Sözleri fısıltı kadar zayıf ama içindeki acı çığlık gibiydi. Viktor, gözlerini kapadı, yıllardır sildiği o görüntünün ağırlığı altında bir kez daha eziliyordu. "Onu bulduğumda..."

(Viktor)

O an Vera sessizce bana sarıldı, ben de onu kollarımın arasında sıkıca tuttum. Başımı Vera'nın boynuna sakladım ve derin bir nefesle kokusunu içime çektim. Yıllardır gözyaşı dökmemiştim. Ama o an gözümden süzülen tek bir damla, yıllardır sakladığım tüm acının bir yansıması gibiydi.
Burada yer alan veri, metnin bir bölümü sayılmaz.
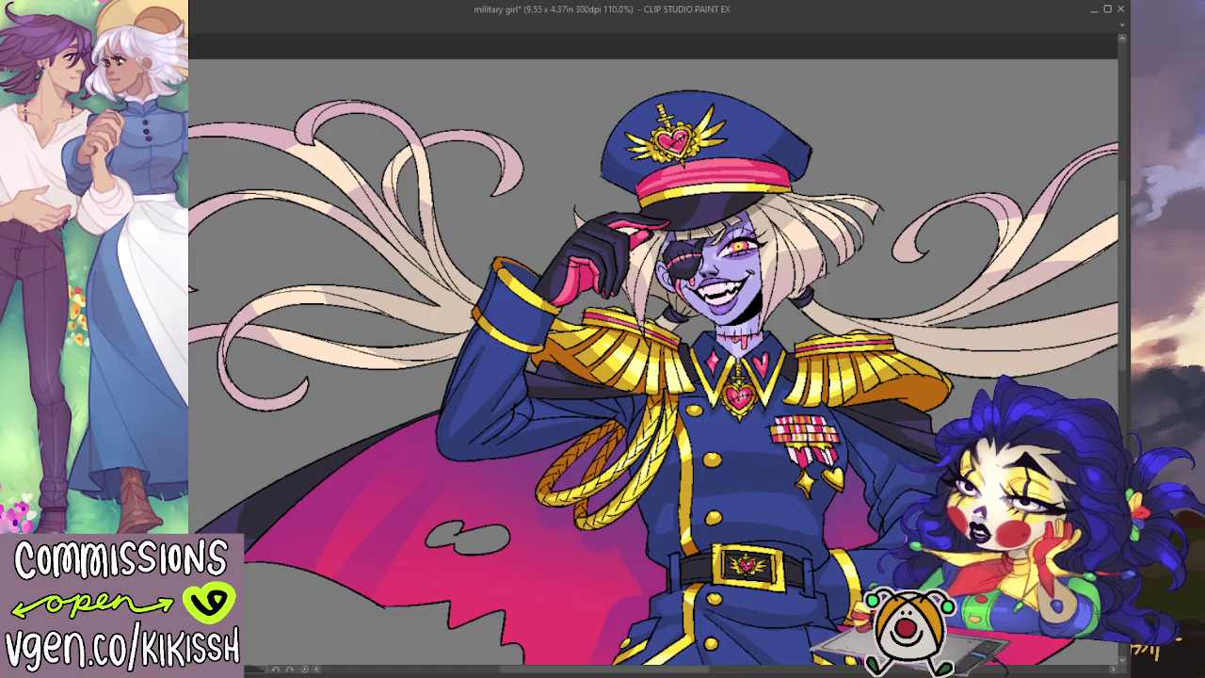
scroll(696, 295, down, 2)
scroll(697, 295, down, 2)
O yaş Vera'nın omzuna düştüğünde, aramızdaki bağ daha da derinleşti. Vera yavaşça geri çekildi, gözlerindeki yaşlar, onun da acısını yansıtıyordu.

"Çok üzgünüm, Viktor. Bu acıyı kelimelerle anlatmak mümkün değil," dedi, sesi titrek ve yumuşaktı.

Derin bir nefes alıp acımı içimde bastırmaya çalıştım. "O zamandan beri kalbim, zihnim, ruhum donmuştu, Vera. Ama seni gördüğümde... her şey değişti." Gözlerim Vera'ya kilitlendi; içinde bir umut ışığı yanıp sönüyordu. "Seninle... hayat yeniden anlam kazandı. Bana bir şans verebilir misin, moye solntse (güneşim)?"

Vera gözlerini kaçırdı, dudaklarını hafifçe ısırdı. Cevabını vermekte zorlanıyordu. "Viktor, senin hayatın... Bu kadar karanlık ve acı dolu bir dünyada yanında olamam." Sesi titriyordu, içinde derin bir korku ve çekingenlik vardı. "Senin gibi bir adamla... olamam. Seninle asla güvende hissetmem mümkün değil."

İçimdeki umut bir anda sönüverdi. Yıllarca aldığım darbeler, yaşadığım acılar vardı ama bu... bu farklıydı. Bu yara, içimde derin ve iyileşmesi mümkün olmayan bir boşluk açıyordu. Onu, Vera'yı, kaybediyordum.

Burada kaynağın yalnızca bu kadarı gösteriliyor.